|Dry Creek at 9AM this morning, just a few cubic feet per second|
Except during intense storms...
Dry Creek is one of the few waterways in the Sierra Nevada with no reservoirs or flood control measures. When big storms roll through, the water can rise quickly and overflow its banks. We had such a storm last night. Rain throughout California from Eureka to San Diego. I saw that some coastal areas received 7" or more. Less rain fell in the arid Central Valley, with about 0.70" in Modesto and 1.21" in the rain gauge in my backyard. But several inches fell upstream in the Dry Creek drainage, and I expected to see some high water today. I headed out this morning for a look and...nothing. I was briefly surprised, but then I remembered that I teach about this stuff. It's a perfect example of flood lagtime. Should you care? Yes, if you live anywhere near a river.
|Dry Creek at 2,000 cubic feet per second this afternoon.|
|Dry Creek at 4,000 cubic feet per second, as expected after nightfall tonight (March, 2011)|
Accurate scientific data is fundamental to the health of our society. There is not a single place in our country (and indeed the world) that is free of geological hazards. Hydrologists analyze the storm data and report to government officials who then take action to protect the populace from flooding. Seismologists analyze fault activity in hopes of minimizing the damage from major earthquakes. Volcanologists monitor the dangers of active volcanoes.

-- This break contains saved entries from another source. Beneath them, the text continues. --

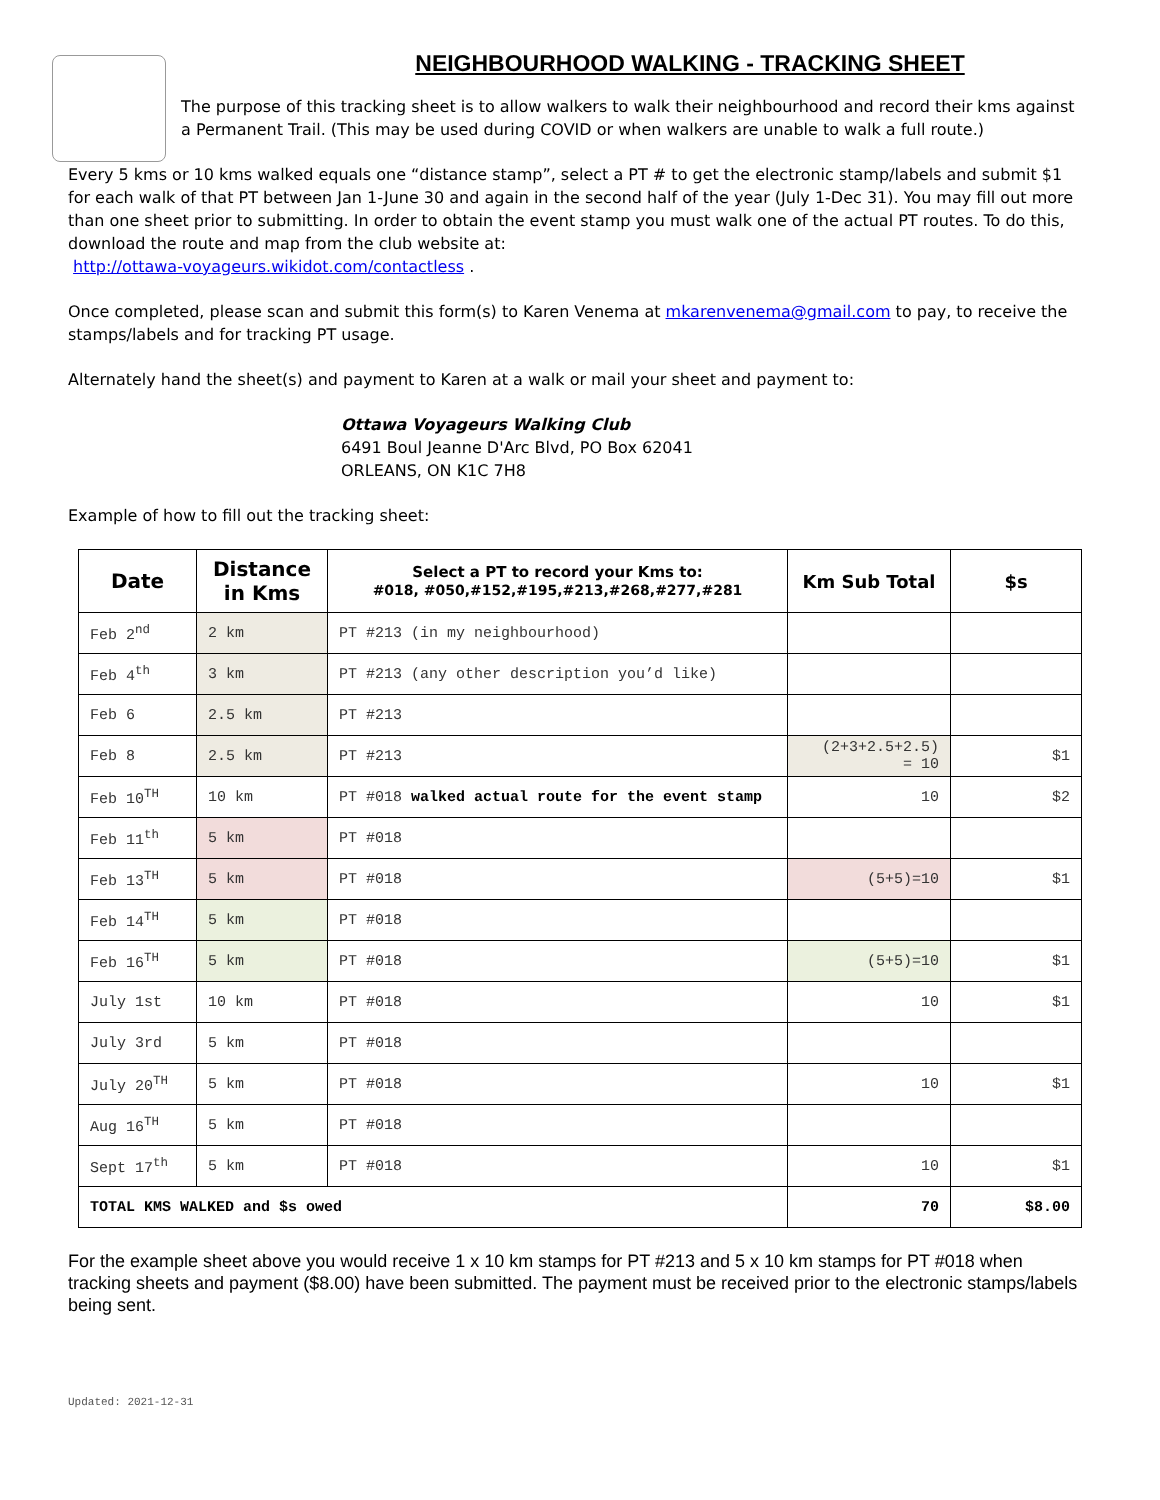NEIGHBOURHOOD WALKING - TRACKING SHEET
The purpose of this tracking sheet is to allow walkers to walk their neighbourhood and record their kms against a Permanent Trail. (This may be used during COVID or when walkers are unable to walk a full route.)
Every 5 kms or 10 kms walked equals one “distance stamp”, select a PT # to get the electronic stamp/labels and submit $1 for each walk of that PT between Jan 1-June 30 and again in the second half of the year (July 1-Dec 31). You may fill out more than one sheet prior to submitting. In order to obtain the event stamp you must walk one of the actual PT routes. To do this, download the route and map from the club website at:
http://ottawa-voyageurs.wikidot.com/contactless .
Once completed, please scan and submit this form(s) to Karen Venema at mkarenvenema@gmail.com to pay, to receive the stamps/labels and for tracking PT usage.
Alternately hand the sheet(s) and payment to Karen at a walk or mail your sheet and payment to:
Ottawa Voyageurs Walking Club
6491 Boul Jeanne D'Arc Blvd, PO Box 62041
ORLEANS, ON K1C 7H8
Example of how to fill out the tracking sheet:
| Date | Distance in Kms | Select a PT to record your Kms to: #018, #050,#152,#195,#213,#268,#277,#281 | Km Sub Total | $s |
| --- | --- | --- | --- | --- |
| Feb 2<sup>nd</sup> | 2 km | PT #213 (in my neighbourhood) | | |
| Feb 4<sup>th</sup> | 3 km | PT #213 (any other description you’d like) | | |
| Feb 6 | 2.5 km | PT #213 | | |
| Feb 8 | 2.5 km | PT #213 | (2+3+2.5+2.5) = 10 | $1 |
| Feb 10<sup>TH</sup> | 10 km | PT #018 walked actual route for the event stamp | 10 | $2 |
| Feb 11<sup>th</sup> | 5 km | PT #018 | | |
| Feb 13<sup>TH</sup> | 5 km | PT #018 | (5+5)=10 | $1 |
| Feb 14<sup>TH</sup> | 5 km | PT #018 | | |
| Feb 16<sup>TH</sup> | 5 km | PT #018 | (5+5)=10 | $1 |
| July 1st | 10 km | PT #018 | 10 | $1 |
| July 3rd | 5 km | PT #018 | | |
| July 20<sup>TH</sup> | 5 km | PT #018 | 10 | $1 |
| Aug 16<sup>TH</sup> | 5 km | PT #018 | | |
| Sept 17<sup>th</sup> | 5 km | PT #018 | 10 | $1 |
| TOTAL KMS WALKED and $s owed | | | 70 | $8.00 |
For the example sheet above you would receive 1 x 10 km stamps for PT #213 and 5 x 10 km stamps for PT #018 when tracking sheets and payment ($8.00) have been submitted. The payment must be received prior to the electronic stamps/labels being sent.
Updated: 2021-12-31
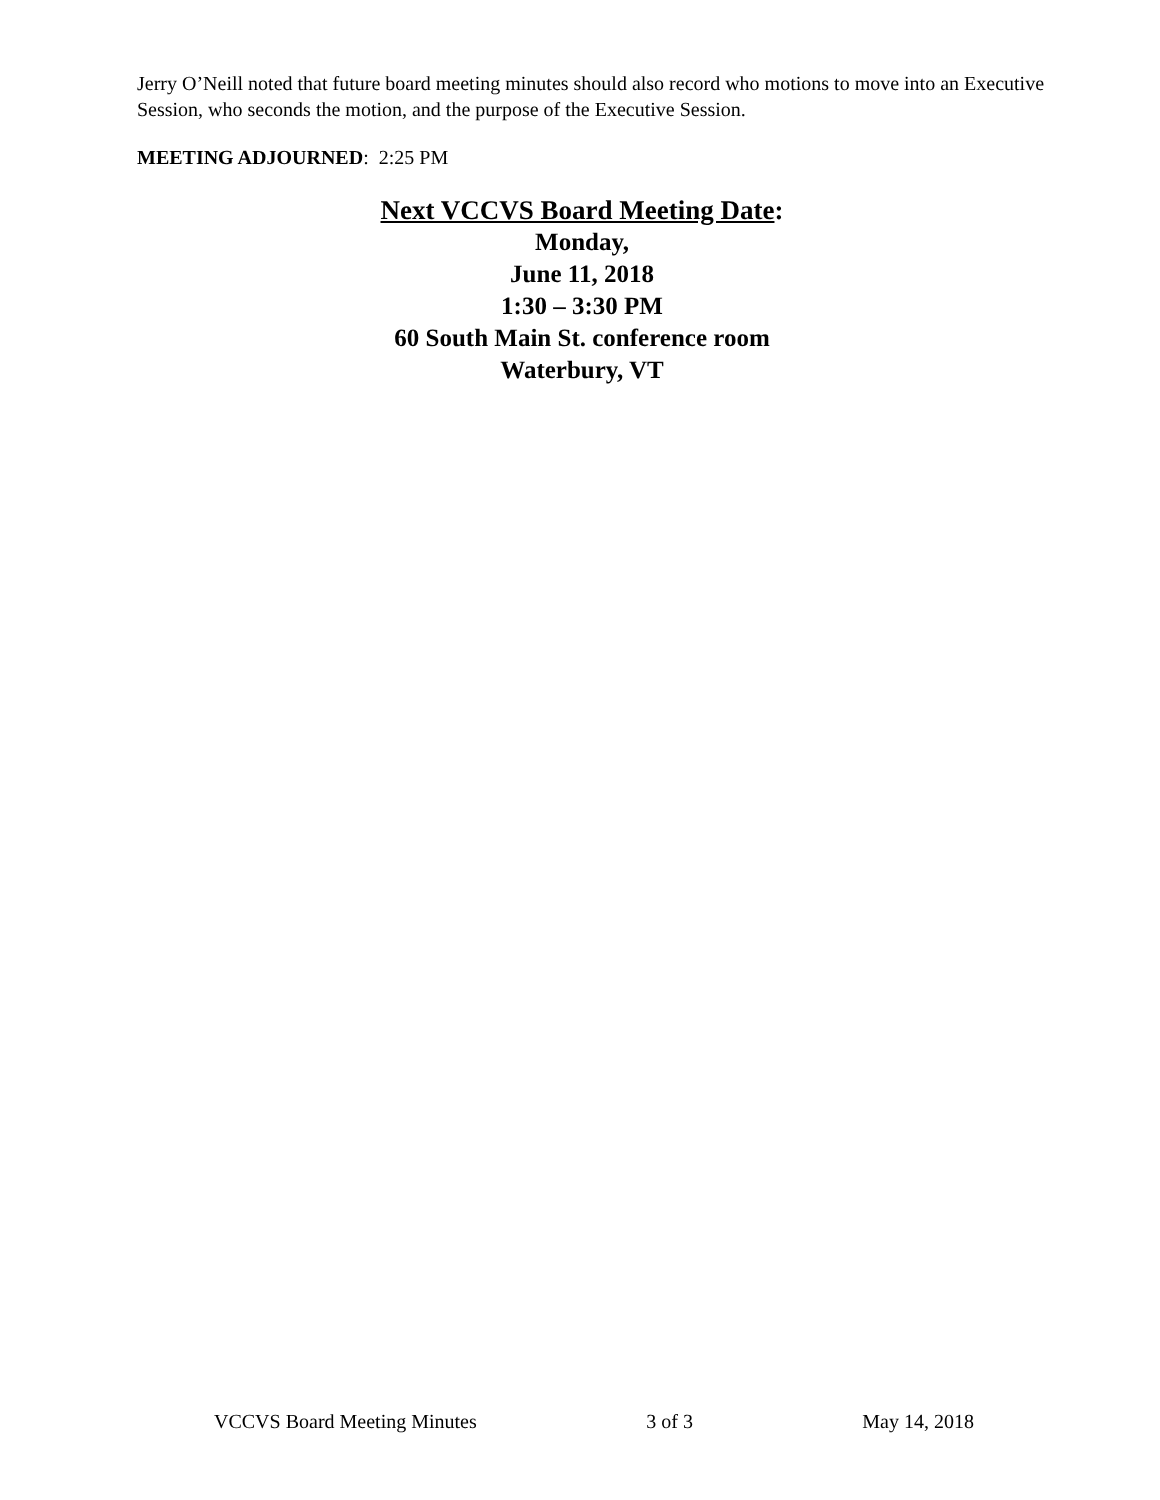Jerry O’Neill noted that future board meeting minutes should also record who motions to move into an Executive Session, who seconds the motion, and the purpose of the Executive Session.
MEETING ADJOURNED: 2:25 PM
Next VCCVS Board Meeting Date:
Monday,
June 11, 2018
1:30 – 3:30 PM
60 South Main St. conference room
Waterbury, VT
VCCVS Board Meeting Minutes 3 of 3 May 14, 2018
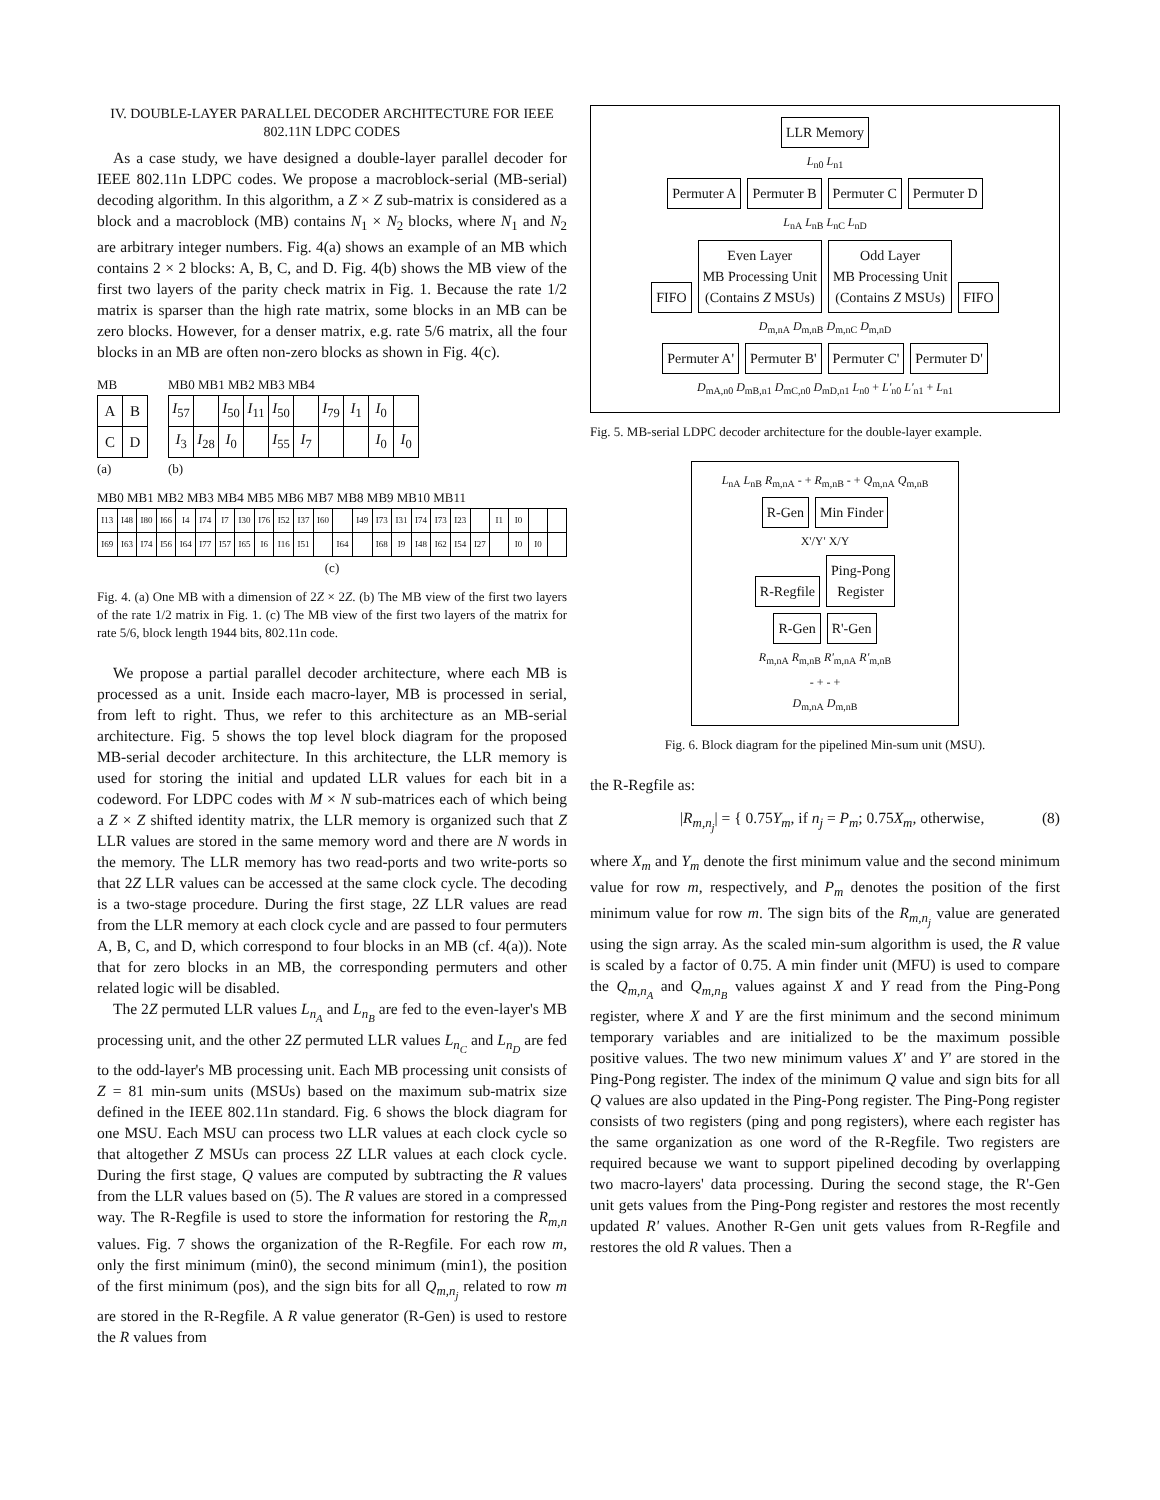IV. DOUBLE-LAYER PARALLEL DECODER ARCHITECTURE FOR IEEE 802.11N LDPC CODES
As a case study, we have designed a double-layer parallel decoder for IEEE 802.11n LDPC codes. We propose a macroblock-serial (MB-serial) decoding algorithm. In this algorithm, a Z × Z sub-matrix is considered as a block and a macroblock (MB) contains N<sub>1</sub> × N<sub>2</sub> blocks, where N<sub>1</sub> and N<sub>2</sub> are arbitrary integer numbers. Fig. 4(a) shows an example of an MB which contains 2 × 2 blocks: A, B, C, and D. Fig. 4(b) shows the MB view of the first two layers of the parity check matrix in Fig. 1. Because the rate 1/2 matrix is sparser than the high rate matrix, some blocks in an MB can be zero blocks. However, for a denser matrix, e.g. rate 5/6 matrix, all the four blocks in an MB are often non-zero blocks as shown in Fig. 4(c).
MB
| A | B |
| C | D |
(a)
MB0 MB1 MB2 MB3 MB4
| I<sub>57</sub> | | I<sub>50</sub> | I<sub>11</sub> | I<sub>50</sub> | | I<sub>79</sub> | I<sub>1</sub> | I<sub>0</sub> | |
| I<sub>3</sub> | I<sub>28</sub> | I<sub>0</sub> | | I<sub>55</sub> | I<sub>7</sub> | | | I<sub>0</sub> | I<sub>0</sub> |
(b)
MB0 MB1 MB2 MB3 MB4 MB5 MB6 MB7 MB8 MB9 MB10 MB11
| I13 | I48 | I80 | I66 | I4 | I74 | I7 | I30 | I76 | I52 | I37 | I60 | | I49 | I73 | I31 | I74 | I73 | I23 | | I1 | I0 | | |
| I69 | I63 | I74 | I56 | I64 | I77 | I57 | I65 | I6 | I16 | I51 | | I64 | | I68 | I9 | I48 | I62 | I54 | I27 | | I0 | I0 | |
(c)
Fig. 4. (a) One MB with a dimension of 2Z × 2Z. (b) The MB view of the first two layers of the rate 1/2 matrix in Fig. 1. (c) The MB view of the first two layers of the matrix for rate 5/6, block length 1944 bits, 802.11n code.
We propose a partial parallel decoder architecture, where each MB is processed as a unit. Inside each macro-layer, MB is processed in serial, from left to right. Thus, we refer to this architecture as an MB-serial architecture. Fig. 5 shows the top level block diagram for the proposed MB-serial decoder architecture. In this architecture, the LLR memory is used for storing the initial and updated LLR values for each bit in a codeword. For LDPC codes with M × N sub-matrices each of which being a Z × Z shifted identity matrix, the LLR memory is organized such that Z LLR values are stored in the same memory word and there are N words in the memory. The LLR memory has two read-ports and two write-ports so that 2Z LLR values can be accessed at the same clock cycle. The decoding is a two-stage procedure. During the first stage, 2Z LLR values are read from the LLR memory at each clock cycle and are passed to four permuters A, B, C, and D, which correspond to four blocks in an MB (cf. 4(a)). Note that for zero blocks in an MB, the corresponding permuters and other related logic will be disabled.
The 2Z permuted LLR values L<sub>n<sub>A</sub></sub> and L<sub>n<sub>B</sub></sub> are fed to the even-layer's MB processing unit, and the other 2Z permuted LLR values L<sub>n<sub>C</sub></sub> and L<sub>n<sub>D</sub></sub> are fed to the odd-layer's MB processing unit. Each MB processing unit consists of Z = 81 min-sum units (MSUs) based on the maximum sub-matrix size defined in the IEEE 802.11n standard. Fig. 6 shows the block diagram for one MSU. Each MSU can process two LLR values at each clock cycle so that altogether Z MSUs can process 2Z LLR values at each clock cycle. During the first stage, Q values are computed by subtracting the R values from the LLR values based on (5). The R values are stored in a compressed way. The R-Regfile is used to store the information for restoring the R<sub>m,n</sub> values. Fig. 7 shows the organization of the R-Regfile. For each row m, only the first minimum (min0), the second minimum (min1), the position of the first minimum (pos), and the sign bits for all Q<sub>m,n<sub>j</sub></sub> related to row m are stored in the R-Regfile. A R value generator (R-Gen) is used to restore the R values from
LLR Memory
L<sub>n0</sub> L<sub>n1</sub>
Permuter A Permuter B Permuter C Permuter D
L<sub>nA</sub> L<sub>nB</sub> L<sub>nC</sub> L<sub>nD</sub>
FIFO Even Layer
MB Processing Unit
(Contains Z MSUs) Odd Layer
MB Processing Unit
(Contains Z MSUs) FIFO
D<sub>m,nA</sub> D<sub>m,nB</sub> D<sub>m,nC</sub> D<sub>m,nD</sub>
Permuter A' Permuter B' Permuter C' Permuter D'
D<sub>mA,n0</sub> D<sub>mB,n1</sub> D<sub>mC,n0</sub> D<sub>mD,n1</sub> L<sub>n0</sub> + L'<sub>n0</sub> L'<sub>n1</sub> + L<sub>n1</sub>
Fig. 5. MB-serial LDPC decoder architecture for the double-layer example.
L<sub>nA</sub> L<sub>nB</sub> R<sub>m,nA</sub> - + R<sub>m,nB</sub> - + Q<sub>m,nA</sub> Q<sub>m,nB</sub>
R-Gen Min Finder
X'/Y' X/Y
R-Regfile Ping-Pong
Register
R-Gen R'-Gen
R<sub>m,nA</sub> R<sub>m,nB</sub> R'<sub>m,nA</sub> R'<sub>m,nB</sub>
- + - +
D<sub>m,nA</sub> D<sub>m,nB</sub>
Fig. 6. Block diagram for the pipelined Min-sum unit (MSU).
the R-Regfile as:
|R<sub>m,n<sub>j</sub></sub>| = { 0.75Y<sub>m</sub>, if n<sub>j</sub> = P<sub>m</sub>; 0.75X<sub>m</sub>, otherwise, (8)
where X<sub>m</sub> and Y<sub>m</sub> denote the first minimum value and the second minimum value for row m, respectively, and P<sub>m</sub> denotes the position of the first minimum value for row m. The sign bits of the R<sub>m,n<sub>j</sub></sub> value are generated using the sign array. As the scaled min-sum algorithm is used, the R value is scaled by a factor of 0.75. A min finder unit (MFU) is used to compare the Q<sub>m,n<sub>A</sub></sub> and Q<sub>m,n<sub>B</sub></sub> values against X and Y read from the Ping-Pong register, where X and Y are the first minimum and the second minimum temporary variables and are initialized to be the maximum possible positive values. The two new minimum values X' and Y' are stored in the Ping-Pong register. The index of the minimum Q value and sign bits for all Q values are also updated in the Ping-Pong register. The Ping-Pong register consists of two registers (ping and pong registers), where each register has the same organization as one word of the R-Regfile. Two registers are required because we want to support pipelined decoding by overlapping two macro-layers' data processing. During the second stage, the R'-Gen unit gets values from the Ping-Pong register and restores the most recently updated R' values. Another R-Gen unit gets values from R-Regfile and restores the old R values. Then a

Climate scientists track the effects of global warming.
In a healthy society, the politicians and government officials accept the findings of those who know the dangers best, and act accordingly. I hope that the new administration will come to understand this. If they were to deny the existence of earthquakes or volcanoes (however strange that might seem; Bobby Jindal once famously complained about "volcano monitoring"), disaster would happen. And likewise, if those in government deny global warming, then it would be like a politician predicting that the rivers won't rise, despite the massive storm upstream.